⟨

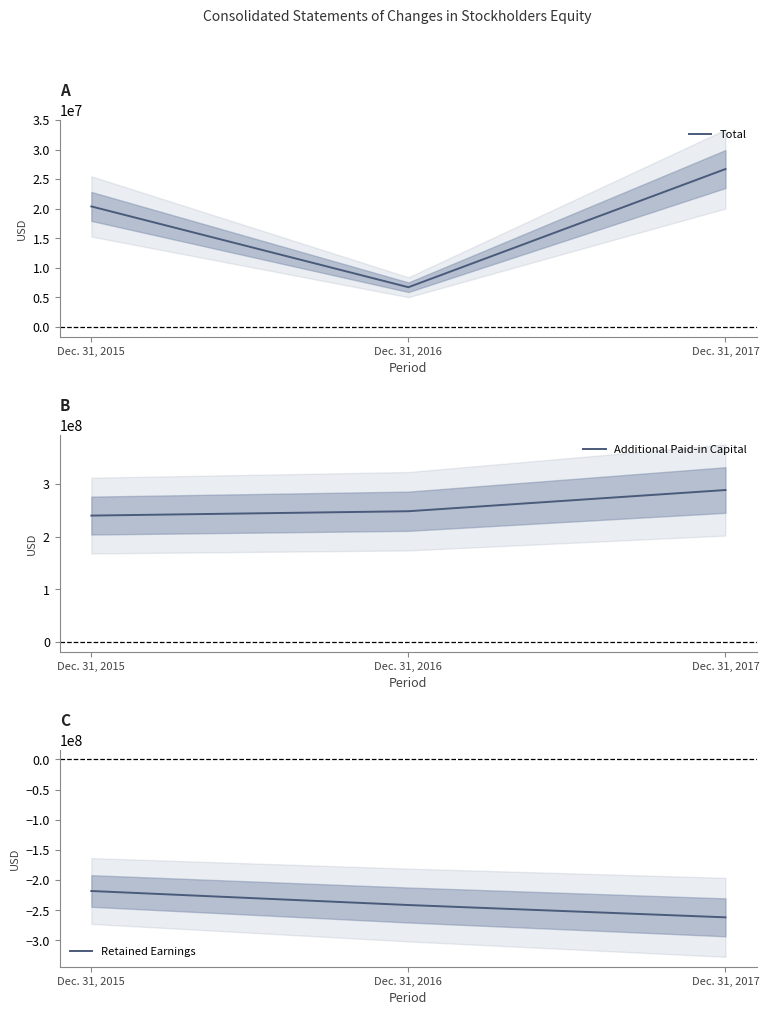

Rank the series at Dec. 31, 2015 from highest to lowest value.

Additional Paid-in Capital, Total, Retained Earnings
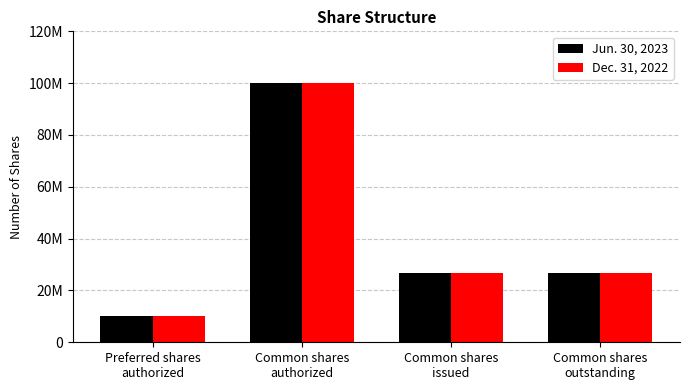

Are the bars horizontal?

No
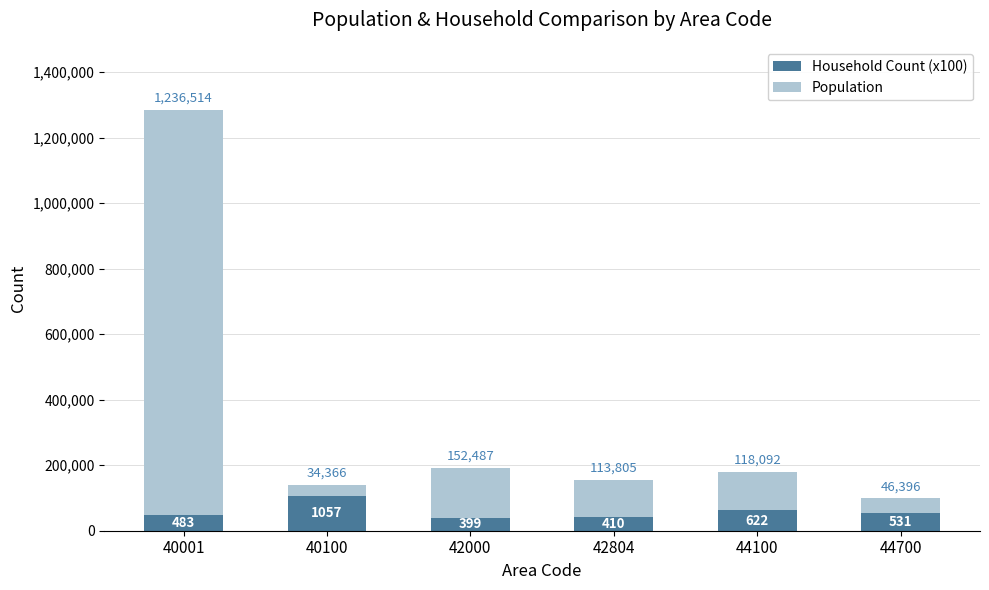

At which category is the sum across all series the highest?

40001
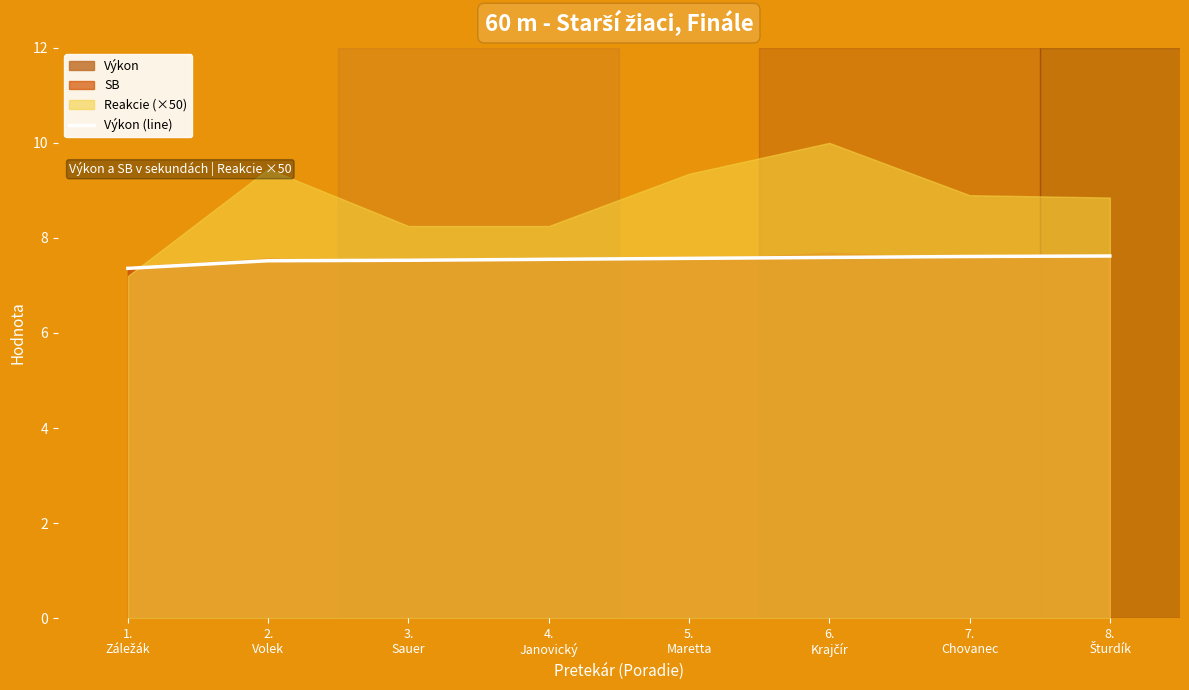

List the labels in order of value, smallest first.

1.
Záležák, 2.
Volek, 3.
Sauer, 4.
Janovický, 5.
Maretta, 6.
Krajčír, 7.
Chovanec, 8.
Šturdík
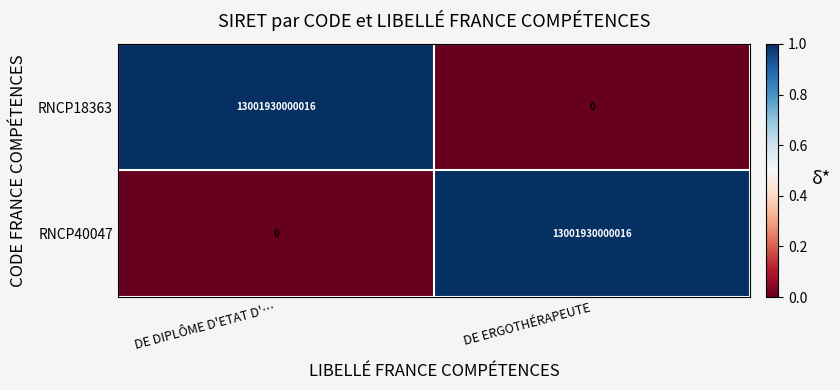

What is the total value across all series at DE DIPLÔME D'ETAT D'…?

13001930000016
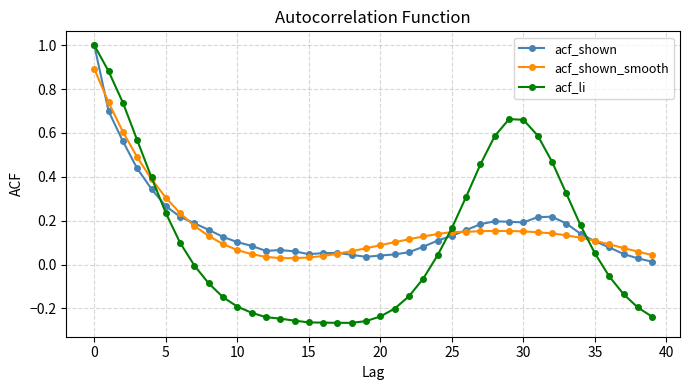

Which series has the widest spread of values?

acf_li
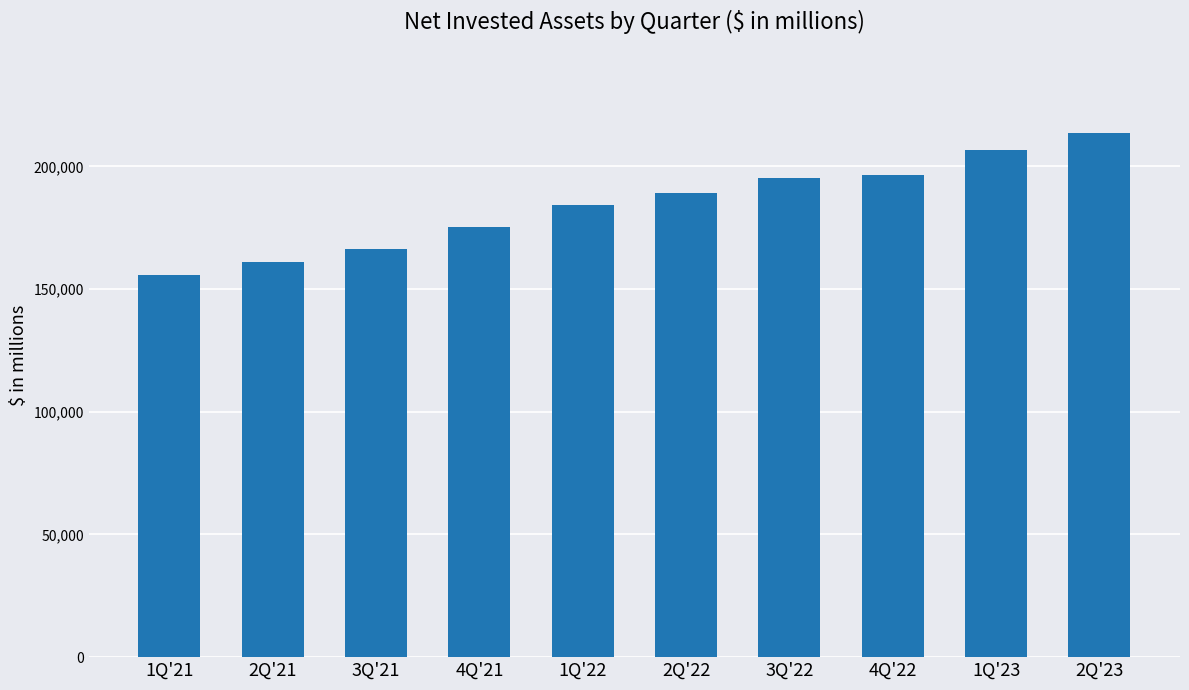

How many series are shown in this chart?

1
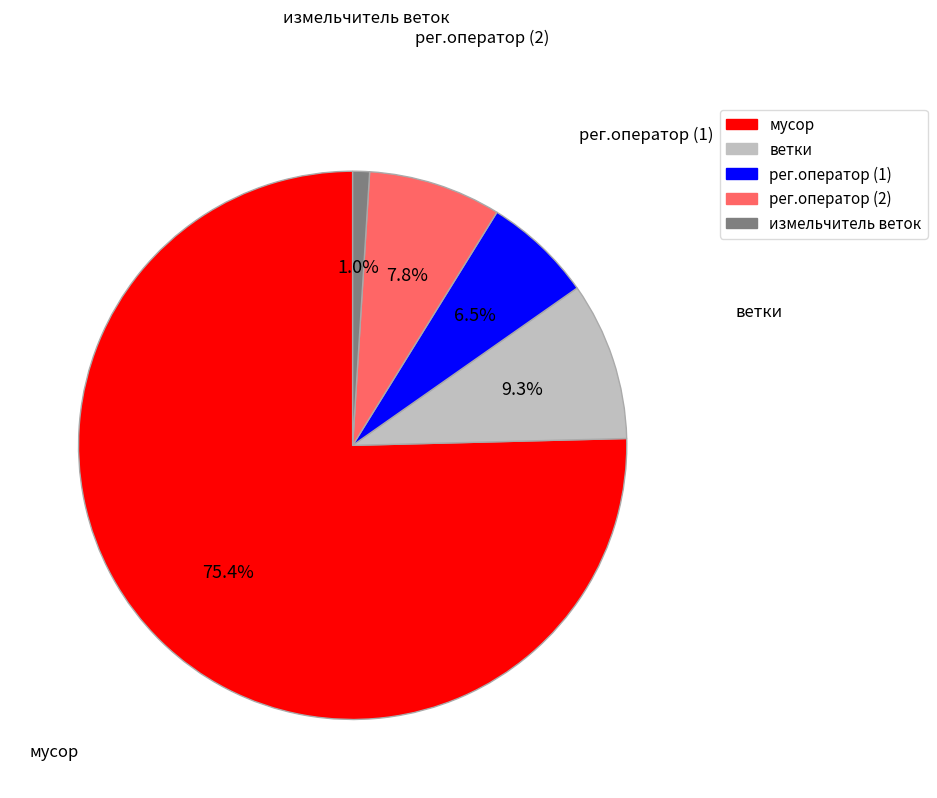

How many slices are in this pie chart?

5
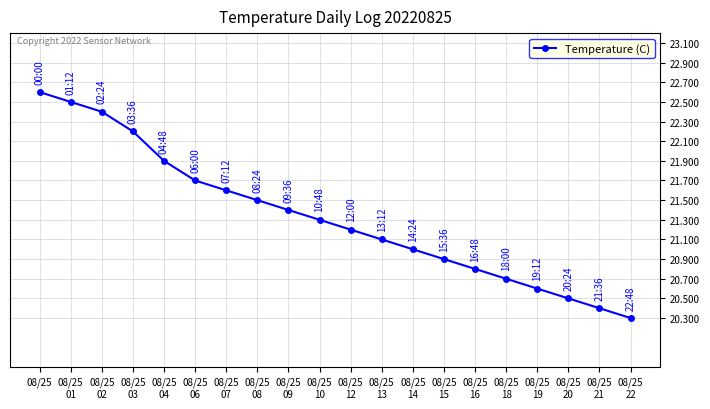

Reading right to left, what are all the values shown in this chart?

20.3	20.4	20.5	20.6	20.7	20.8	20.9	21.0	21.1	21.2	21.3	21.4	21.5	21.6	21.7	21.9	22.2	22.4	22.5	22.6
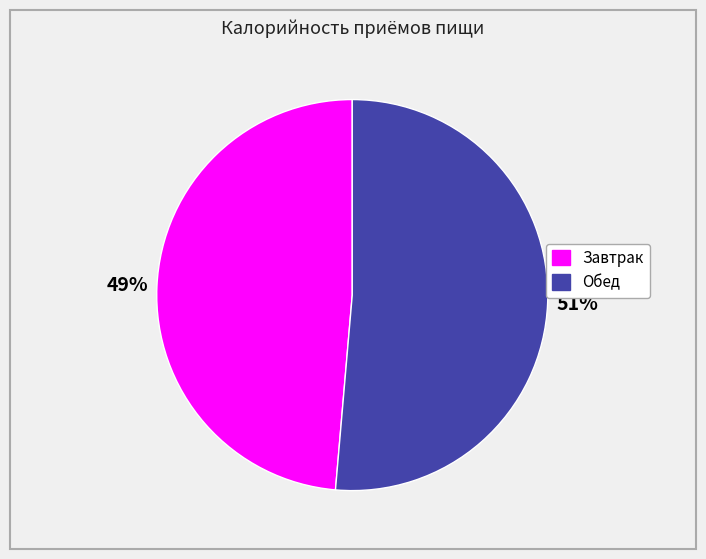

The Обед slice represents 63% of the pie. True or false?

False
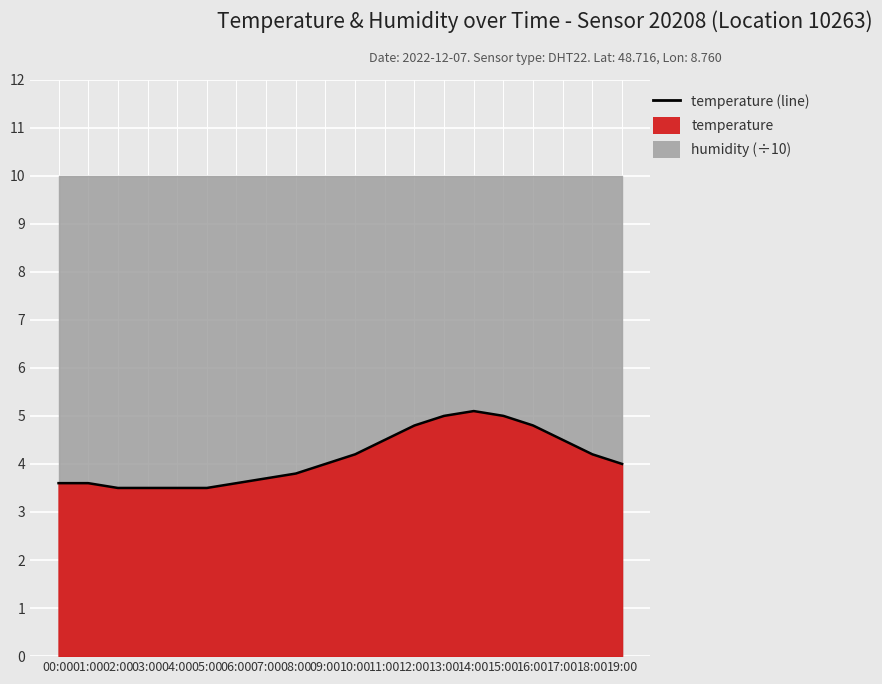

List the labels in order of value, largest first.

14:00, 13:00, 15:00, 12:00, 16:00, 11:00, 17:00, 10:00, 18:00, 09:00, 19:00, 08:00, 07:00, 00:00, 01:00, 06:00, 02:00, 03:00, 04:00, 05:00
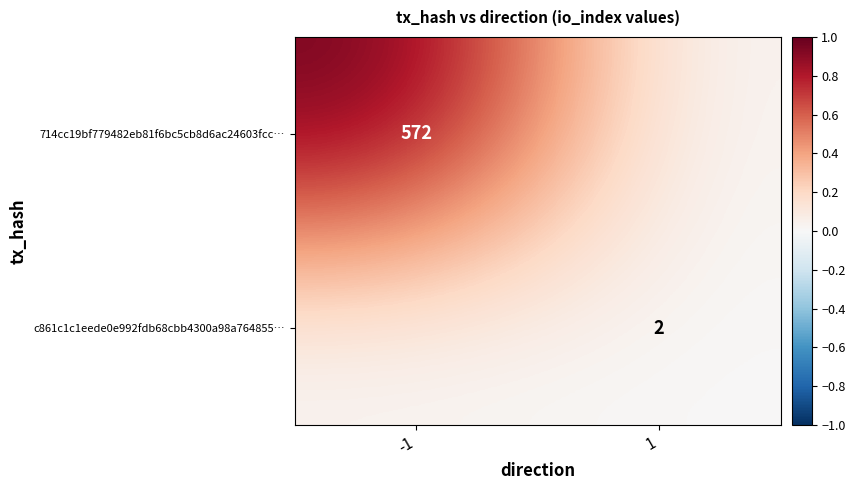

At which category is the sum across all series the highest?

-1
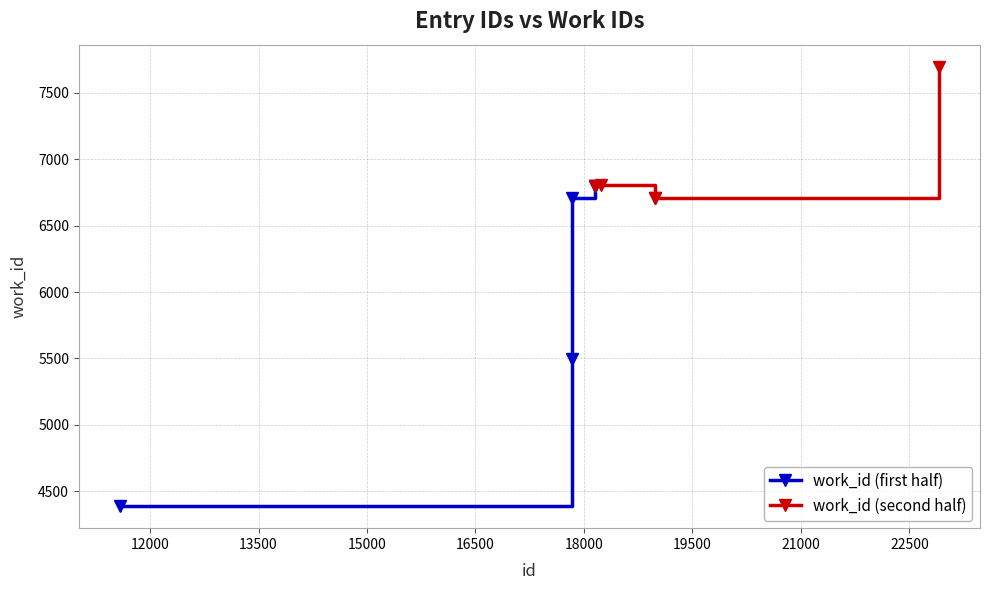

How many times do work_id (first half) and work_id (second half) cross each other?

1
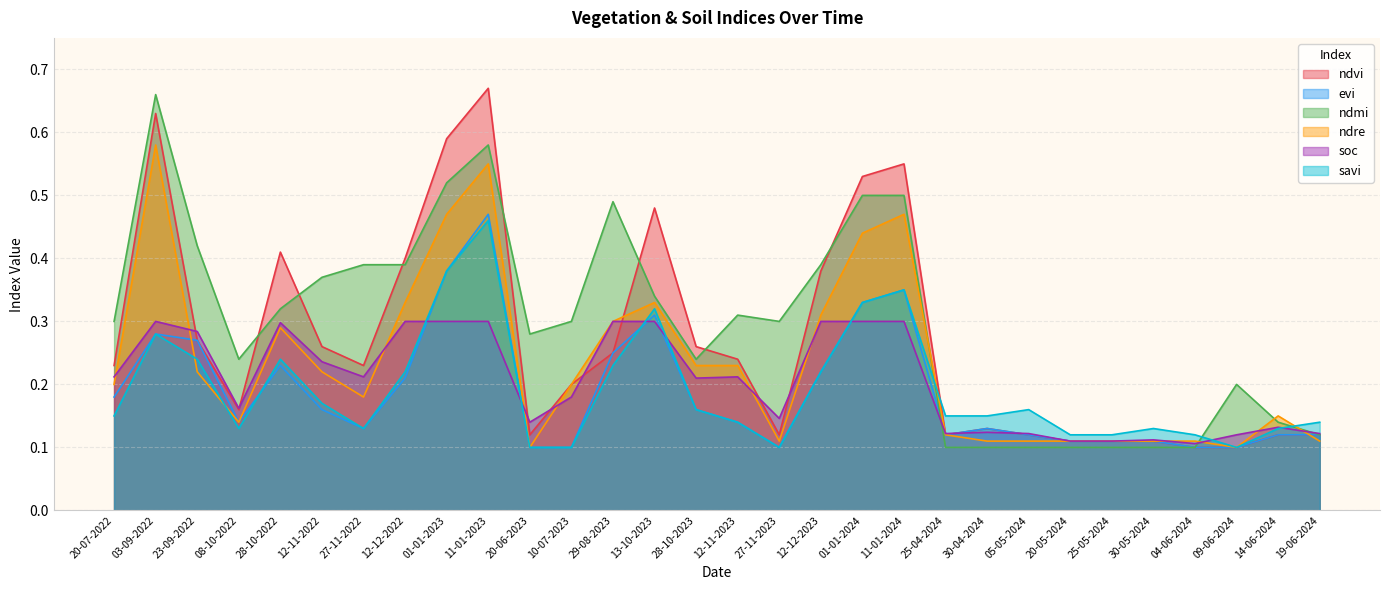

What is the total value across all series at 01-01-2024?

2.4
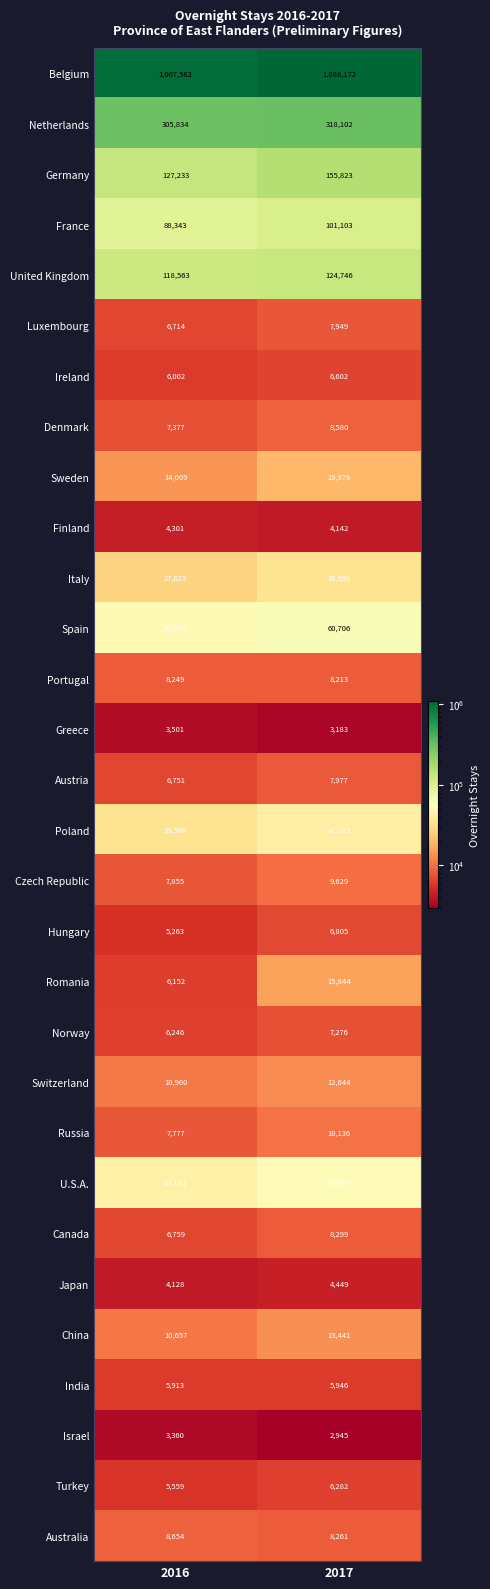

Where is Austria nearest to the value 7364?

2016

⟩

■ THE TASK ■
Extract every line of the entries above that contains the string "values". Matching is case-sensitive.

■ SOLUTION BELOW ■
Which series has the widest spread of values?
Reading right to left, what are all the values shown in this chart?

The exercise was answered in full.